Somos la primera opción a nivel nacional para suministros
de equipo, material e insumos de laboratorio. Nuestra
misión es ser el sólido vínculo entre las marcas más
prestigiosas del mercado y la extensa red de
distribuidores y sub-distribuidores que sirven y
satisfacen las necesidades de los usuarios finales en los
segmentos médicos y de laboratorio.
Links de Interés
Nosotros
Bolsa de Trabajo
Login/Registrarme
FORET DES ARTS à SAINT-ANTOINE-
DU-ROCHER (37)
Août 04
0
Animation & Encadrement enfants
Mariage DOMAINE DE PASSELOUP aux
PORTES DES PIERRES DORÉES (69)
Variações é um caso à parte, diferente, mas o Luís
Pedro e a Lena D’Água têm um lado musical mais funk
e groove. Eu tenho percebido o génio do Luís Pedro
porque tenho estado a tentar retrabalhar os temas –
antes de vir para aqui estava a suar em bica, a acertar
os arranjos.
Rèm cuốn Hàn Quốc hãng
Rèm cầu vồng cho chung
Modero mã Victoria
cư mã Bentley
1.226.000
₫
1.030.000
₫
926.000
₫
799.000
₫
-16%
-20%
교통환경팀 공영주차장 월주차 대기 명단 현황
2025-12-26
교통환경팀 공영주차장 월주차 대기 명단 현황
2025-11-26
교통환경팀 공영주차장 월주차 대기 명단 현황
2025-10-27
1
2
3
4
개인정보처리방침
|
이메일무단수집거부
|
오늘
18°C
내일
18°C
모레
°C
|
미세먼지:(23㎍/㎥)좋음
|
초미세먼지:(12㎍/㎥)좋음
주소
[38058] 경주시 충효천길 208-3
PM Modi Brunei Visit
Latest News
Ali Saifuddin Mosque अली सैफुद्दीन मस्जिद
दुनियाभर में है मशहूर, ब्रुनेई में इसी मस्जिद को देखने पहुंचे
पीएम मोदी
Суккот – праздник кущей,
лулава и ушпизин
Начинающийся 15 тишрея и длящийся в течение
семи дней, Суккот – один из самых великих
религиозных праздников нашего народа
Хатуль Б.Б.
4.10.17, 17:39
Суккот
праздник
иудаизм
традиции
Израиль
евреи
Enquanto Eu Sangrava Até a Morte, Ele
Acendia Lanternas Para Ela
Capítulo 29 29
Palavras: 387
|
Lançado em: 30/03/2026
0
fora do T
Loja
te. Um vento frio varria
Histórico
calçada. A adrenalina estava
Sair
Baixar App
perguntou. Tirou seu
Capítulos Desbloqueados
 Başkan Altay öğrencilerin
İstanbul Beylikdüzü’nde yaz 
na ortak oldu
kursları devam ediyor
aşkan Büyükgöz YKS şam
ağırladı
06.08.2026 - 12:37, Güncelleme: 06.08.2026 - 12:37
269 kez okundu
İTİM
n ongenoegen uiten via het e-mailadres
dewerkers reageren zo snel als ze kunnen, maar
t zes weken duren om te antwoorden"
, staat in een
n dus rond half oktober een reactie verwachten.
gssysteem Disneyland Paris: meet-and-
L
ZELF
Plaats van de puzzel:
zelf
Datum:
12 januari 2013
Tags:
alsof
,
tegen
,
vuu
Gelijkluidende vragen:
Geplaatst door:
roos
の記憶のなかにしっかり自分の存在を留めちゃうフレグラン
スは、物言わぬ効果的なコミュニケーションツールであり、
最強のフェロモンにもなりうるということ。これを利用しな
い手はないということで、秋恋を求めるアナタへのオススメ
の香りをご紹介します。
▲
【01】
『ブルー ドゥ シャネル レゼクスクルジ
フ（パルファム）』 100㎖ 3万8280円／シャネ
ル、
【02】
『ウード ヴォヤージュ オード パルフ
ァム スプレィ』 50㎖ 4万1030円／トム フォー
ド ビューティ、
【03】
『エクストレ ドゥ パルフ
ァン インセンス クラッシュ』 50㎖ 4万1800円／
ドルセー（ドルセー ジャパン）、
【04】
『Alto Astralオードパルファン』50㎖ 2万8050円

+--

TASK ITEM: Transcribe every line of text in the records above, reproducing each one character for character and keeping the original line order.

YOUR SOLUTION:
Somos la primera opción a nivel nacional para suministros
de equipo, material e insumos de laboratorio. Nuestra
misión es ser el sólido vínculo entre las marcas más
prestigiosas del mercado y la extensa red de
distribuidores y sub-distribuidores que sirven y
satisfacen las necesidades de los usuarios finales en los
segmentos médicos y de laboratorio.
Links de Interés
Nosotros
Bolsa de Trabajo
Login/Registrarme
FORET DES ARTS à SAINT-ANTOINE-
DU-ROCHER (37)
Août 04
0
Animation & Encadrement enfants
Mariage DOMAINE DE PASSELOUP aux
PORTES DES PIERRES DORÉES (69)
Variações é um caso à parte, diferente, mas o Luís
Pedro e a Lena D’Água têm um lado musical mais funk
e groove. Eu tenho percebido o génio do Luís Pedro
porque tenho estado a tentar retrabalhar os temas –
antes de vir para aqui estava a suar em bica, a acertar
os arranjos.
Rèm cuốn Hàn Quốc hãng
Rèm cầu vồng cho chung
Modero mã Victoria
cư mã Bentley
1.226.000
₫
1.030.000
₫
926.000
₫
799.000
₫
-16%
-20%
교통환경팀 공영주차장 월주차 대기 명단 현황
2025-12-26
교통환경팀 공영주차장 월주차 대기 명단 현황
2025-11-26
교통환경팀 공영주차장 월주차 대기 명단 현황
2025-10-27
1
2
3
4
개인정보처리방침
|
이메일무단수집거부
|
오늘
18°C
내일
18°C
모레
°C
|
미세먼지:(23㎍/㎥)좋음
|
초미세먼지:(12㎍/㎥)좋음
주소
[38058] 경주시 충효천길 208-3
PM Modi Brunei Visit
Latest News
Ali Saifuddin Mosque अली सैफुद्दीन मस्जिद
दुनियाभर में है मशहूर, ब्रुनेई में इसी मस्जिद को देखने पहुंचे
पीएम मोदी
Суккот – праздник кущей,
лулава и ушпизин
Начинающийся 15 тишрея и длящийся в течение
семи дней, Суккот – один из самых великих
религиозных праздников нашего народа
Хатуль Б.Б.
4.10.17, 17:39
Суккот
праздник
иудаизм
традиции
Израиль
евреи
Enquanto Eu Sangrava Até a Morte, Ele
Acendia Lanternas Para Ela
Capítulo 29 29
Palavras: 387
|
Lançado em: 30/03/2026
0
fora do T
Loja
te. Um vento frio varria
Histórico
calçada. A adrenalina estava
Sair
Baixar App
perguntou. Tirou seu
Capítulos Desbloqueados
 Başkan Altay öğrencilerin
İstanbul Beylikdüzü’nde yaz 
na ortak oldu
kursları devam ediyor
aşkan Büyükgöz YKS şam
ağırladı
06.08.2026 - 12:37, Güncelleme: 06.08.2026 - 12:37
269 kez okundu
İTİM
n ongenoegen uiten via het e-mailadres
dewerkers reageren zo snel als ze kunnen, maar
t zes weken duren om te antwoorden"
, staat in een
n dus rond half oktober een reactie verwachten.
gssysteem Disneyland Paris: meet-and-
L
ZELF
Plaats van de puzzel:
zelf
Datum:
12 januari 2013
Tags:
alsof
,
tegen
,
vuu
Gelijkluidende vragen:
Geplaatst door:
roos
の記憶のなかにしっかり自分の存在を留めちゃうフレグラン
スは、物言わぬ効果的なコミュニケーションツールであり、
最強のフェロモンにもなりうるということ。これを利用しな
い手はないということで、秋恋を求めるアナタへのオススメ
の香りをご紹介します。
▲
【01】
『ブルー ドゥ シャネル レゼクスクルジ
フ（パルファム）』 100㎖ 3万8280円／シャネ
ル、
【02】
『ウード ヴォヤージュ オード パルフ
ァム スプレィ』 50㎖ 4万1030円／トム フォー
ド ビューティ、
【03】
『エクストレ ドゥ パルフ
ァン インセンス クラッシュ』 50㎖ 4万1800円／
ドルセー（ドルセー ジャパン）、
【04】
『Alto Astralオードパルファン』50㎖ 2万8050円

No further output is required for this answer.